Three years ago I began fireflytrails when I entered into the 2012 March writing challenge at Two Writing Teachers. I am forever grateful for this opportunity to put my thoughts and dreams of writing into action. Nervous and unsure if I could really be that consistent with this task, somehow I have managed to complete the March SOLC for three years as well as offering many Tuesday postings in between. And I have “met” some fellow travelers in this writing journey whose words I crave because they resonate so fully in my own field of thinking. I have been looking forward to this fourth year and am so excited that it has begun.
I knew that the SOLC could offer what I needed to “get back in shape” with my writing routine, and I have been longing to do just that. I haven’t written as much during the past year. There have been reasons:
- sorting through files and memories of 34 years in preparation for last May’s retirement;
- enjoying the privilege of having our daughter Beth and son-in-law Jamie live with us for four months as they remodeled their newly purchased home;
- celebrating the engagement of our son Mark to his fiancé Landon;
- the birth of Beth and Jamie’s first child, our precious granddaughter Madison;
- “working” daily as babysitter and packager for Beth’s stationery and paper business during her busy fall and Christmas season;
- planning a wedding, easy from the groom’s side, and hosting an engagement party for almost one hundred friends to come and share our enthusiasm;
- being diagnosed with breast cancer and having surgery and follow-up radiation treatments;
- serving as the chair of the local Library Foundation board for this year;
- keeping up with the reading that comes with being a member of two book clubs and a weekly Bible study.
So yes, there have been other things going on in my life these last few months. Plenty of reasons why I had not been writing. But truly, they are only excuses. And more importantly, I realized that I had not processed these occasions and activities fully because I had not written about them. In a magical kind of way, writing about my experiences in the past three years has transformed my lists of life events and milestones into a weightier substance that has been absorbed into the fabric of what makes me, me.

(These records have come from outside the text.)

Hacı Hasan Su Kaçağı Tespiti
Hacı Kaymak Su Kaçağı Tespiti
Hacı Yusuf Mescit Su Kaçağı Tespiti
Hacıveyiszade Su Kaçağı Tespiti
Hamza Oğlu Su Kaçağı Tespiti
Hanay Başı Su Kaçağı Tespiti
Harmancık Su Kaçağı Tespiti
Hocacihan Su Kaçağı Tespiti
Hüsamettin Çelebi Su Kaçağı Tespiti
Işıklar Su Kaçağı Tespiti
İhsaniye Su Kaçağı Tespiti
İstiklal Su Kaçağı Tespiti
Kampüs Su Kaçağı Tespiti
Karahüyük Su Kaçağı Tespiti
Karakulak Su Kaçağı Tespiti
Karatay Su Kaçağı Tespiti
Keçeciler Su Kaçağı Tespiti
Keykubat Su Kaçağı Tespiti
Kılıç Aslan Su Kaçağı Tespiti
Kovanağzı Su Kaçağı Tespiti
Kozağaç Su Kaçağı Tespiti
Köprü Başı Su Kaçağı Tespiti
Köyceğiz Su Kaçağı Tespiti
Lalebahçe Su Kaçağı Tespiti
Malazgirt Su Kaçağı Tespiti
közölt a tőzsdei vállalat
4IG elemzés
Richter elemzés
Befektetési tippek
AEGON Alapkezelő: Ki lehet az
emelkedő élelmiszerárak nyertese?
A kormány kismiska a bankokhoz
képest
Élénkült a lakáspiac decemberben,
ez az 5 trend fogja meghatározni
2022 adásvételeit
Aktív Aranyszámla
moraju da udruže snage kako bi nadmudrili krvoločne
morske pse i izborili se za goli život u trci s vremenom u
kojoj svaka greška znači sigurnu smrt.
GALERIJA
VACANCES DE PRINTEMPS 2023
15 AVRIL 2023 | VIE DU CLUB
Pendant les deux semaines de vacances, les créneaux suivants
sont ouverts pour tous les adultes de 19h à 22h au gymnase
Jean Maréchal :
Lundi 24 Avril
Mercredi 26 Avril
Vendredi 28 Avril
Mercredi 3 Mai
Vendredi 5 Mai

But, I tried to rationalize (more excuses), I have been writing in a different kind of way since the beginning of this year. Writing by hand has always proven frustrating for me – instead, I relish being able to write, correct, and reformat my words on the computer. Yet since January 1, 2015, I have been using a journaling devotional book which provides a scripture, a word from the author, and a space for me to handwrite my response to what God is saying to me within that day’s meditations. And I have kept a journal of days, again by hand; brief thoughts on my insights into each day – not a recounting of events but more of a description of feelings and understandings that have manifested themselves along the way.
So I have been doing some writing. Maybe I haven’t done so badly after all, I tried to tell myself. Yet I have run from the accountability that this outlet provides. I have sorely missed the way that putting my ideas into words and then crafting those thoughts further has helped me discover the true essence of who I really am. Honesty has been draped with busy-ness and excuses along the way.
Yes, this is time-consuming, mind-straining, commitment-seeking work. But I feel better already.
And there are so many things waiting in line to be examined and woven more permanently into the tapestry of my life.